In terms of privacy issues, Hsieh says, “The UN sets for itself the strictest standards in protecting the privacy of global citizens in all its studies and research undertakings. It only uses publicly available data and its efforts are focused on reporting about significant trends and issues from a general macro level.” 

When asked about the possibility of online information being unreliable or even false in nature, he responds, “In this case, it didn’t matter if the chatter was factual or just rumours.

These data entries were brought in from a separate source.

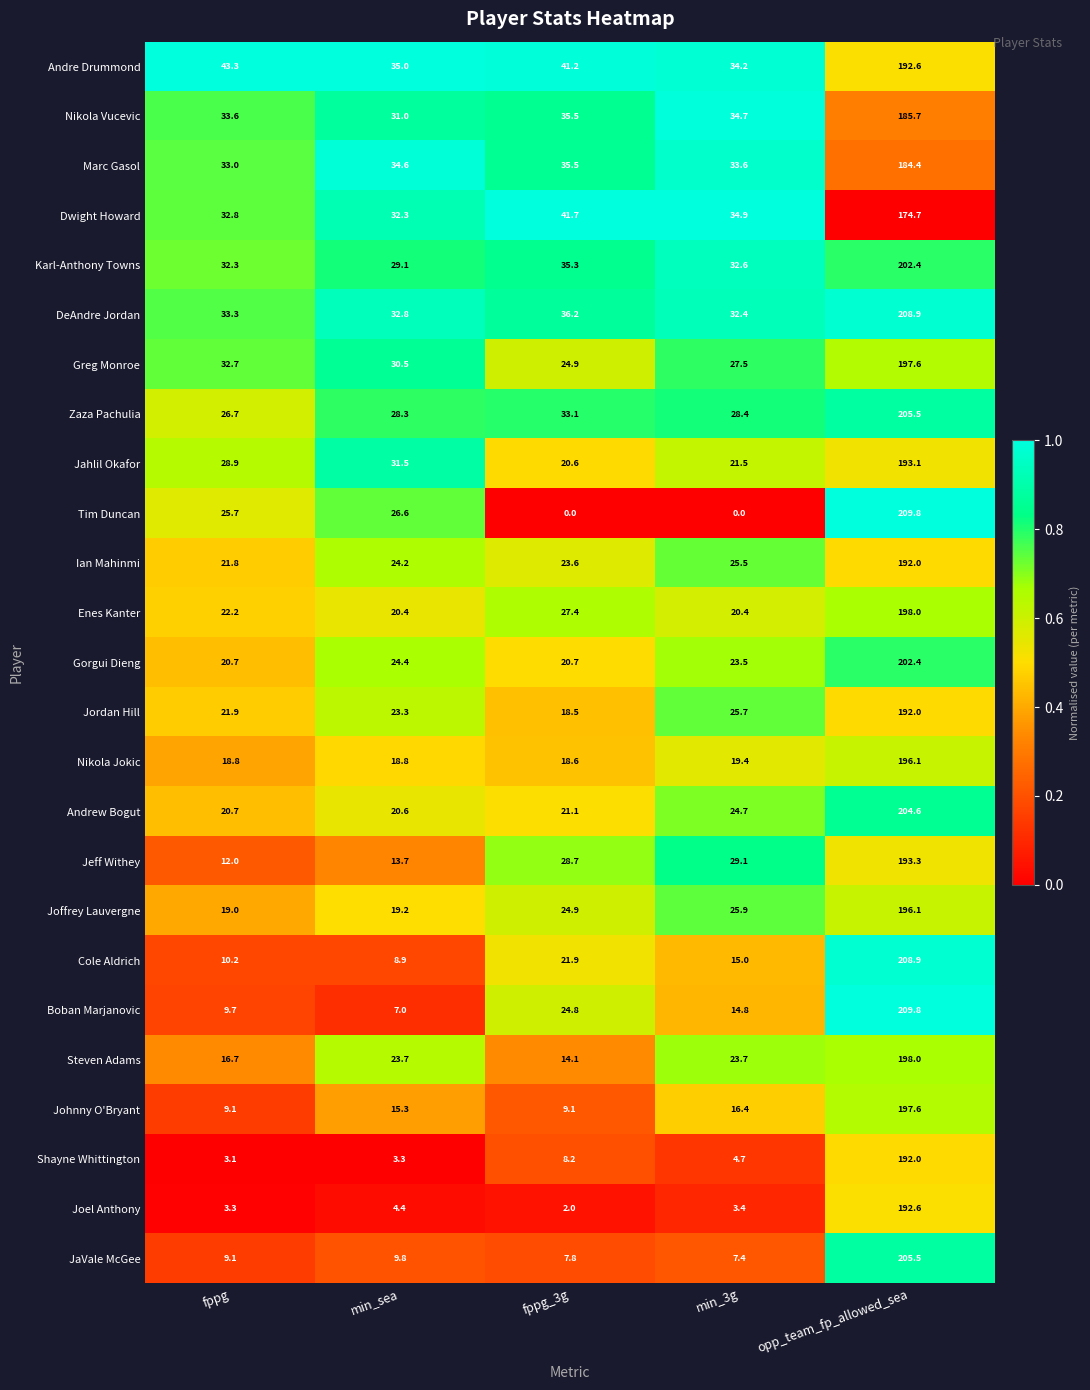

At min_3g, list the series in order from largest to smallest.

Dwight Howard, Nikola Vucevic, Andre Drummond, Marc Gasol, Karl-Anthony Towns, DeAndre Jordan, Jeff Withey, Zaza Pachulia, Greg Monroe, Joffrey Lauvergne, Jordan Hill, Ian Mahinmi, Andrew Bogut, Steven Adams, Gorgui Dieng, Jahlil Okafor, Enes Kanter, Nikola Jokic, Johnny O'Bryant, Cole Aldrich, Boban Marjanovic, JaVale McGee, Shayne Whittington, Joel Anthony, Tim Duncan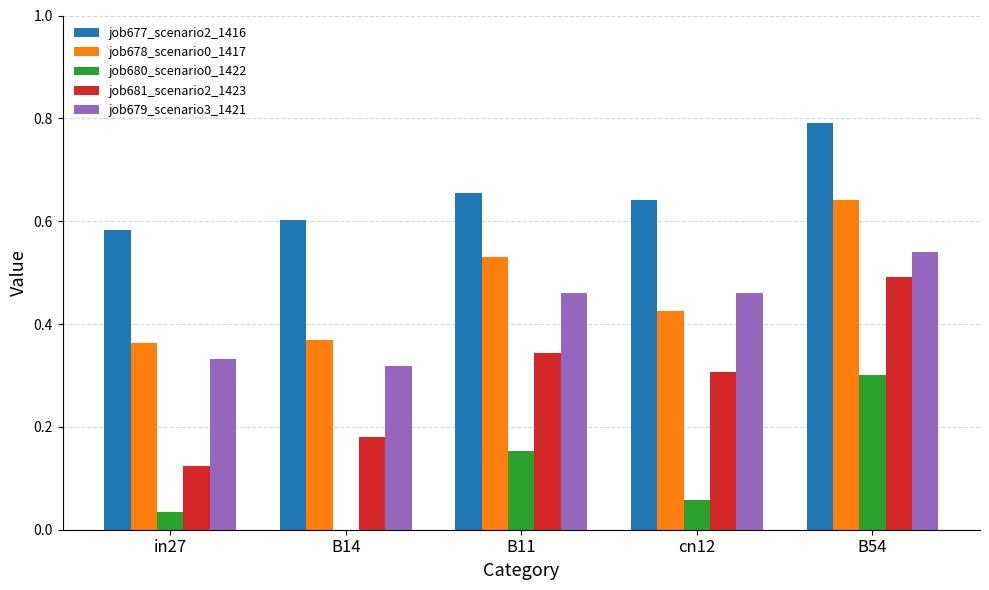

At which category is the sum across all series the highest?

B54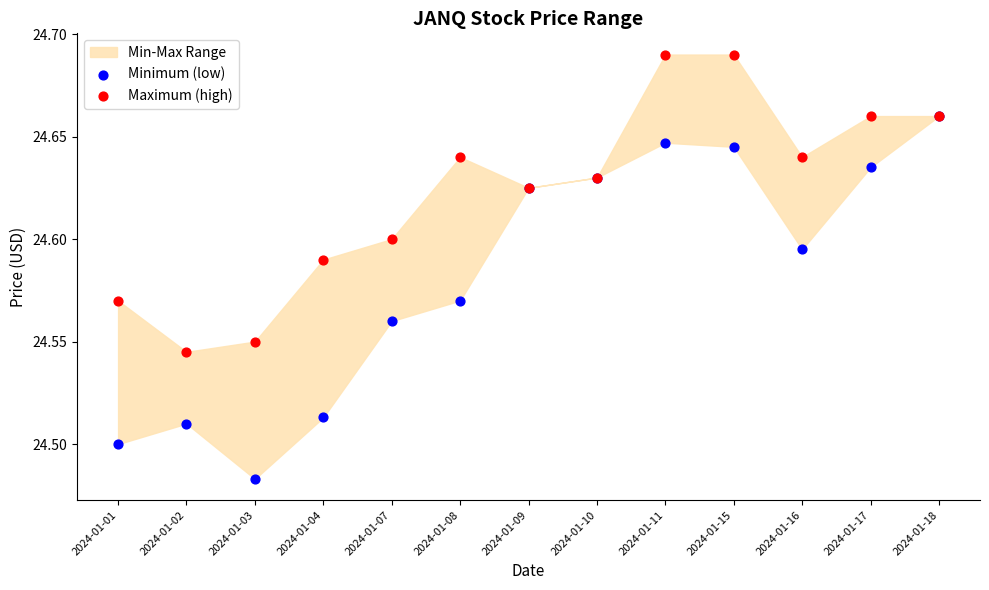

Which series reaches the maximum Y coordinate?

Maximum (high)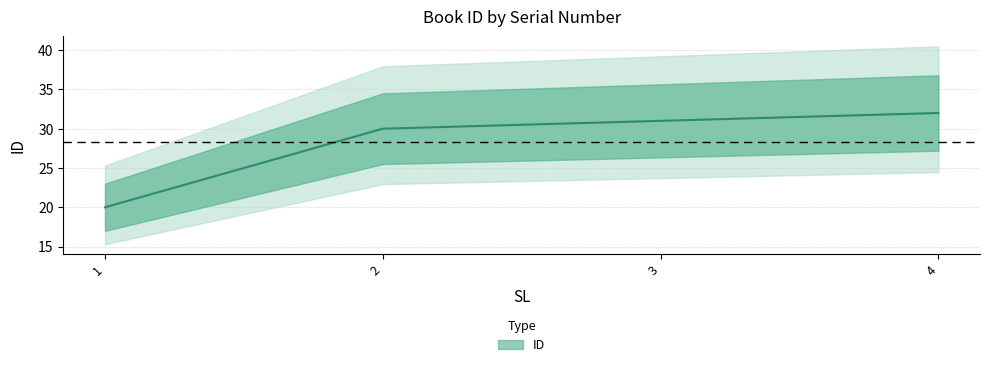

Reading left to right, extract all data points from this chart.

1=20	2=30	3=31	4=32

The fact that people were talking about something more than usual is what was relevant for analysis.” 

Hsieh adds that some quarters had also questioned whether relying on online chatter would skew the results of the analysis, as those who conversed online the most tended to be of a younger age and came from wealthier backgrounds. 

“It’s important to note,” he says, “that we account for that by only looking at how trends in the data correlate with the question we’re seeking to answer,” implying that such demographics did not have a significant bearing on the results. 

Room to improve 

On the whole, Hsieh admits that there are still areas to be ironed out in terms of how real-time online data analysis can be conducted. 

“The processes used in mining data online for hidden trends and knowing which data sources are best suited for which types of problems will continue to improve with real world practice,” he says. 

Nevertheless, Hsieh sees a bright future for the use of such analytics tools when placed in the hands of the UN and similarly, other national policymakers. 

“Never before has the UN had the opportunity to have a conversation with all the global citizens as they draft and create new policies pertaining to complex socioeconomic issues. With SAS, they now have the ability to pose a question, listen to and analyse responses from the citizens of the entire world in order to help everyone make better informed decisions,” he says.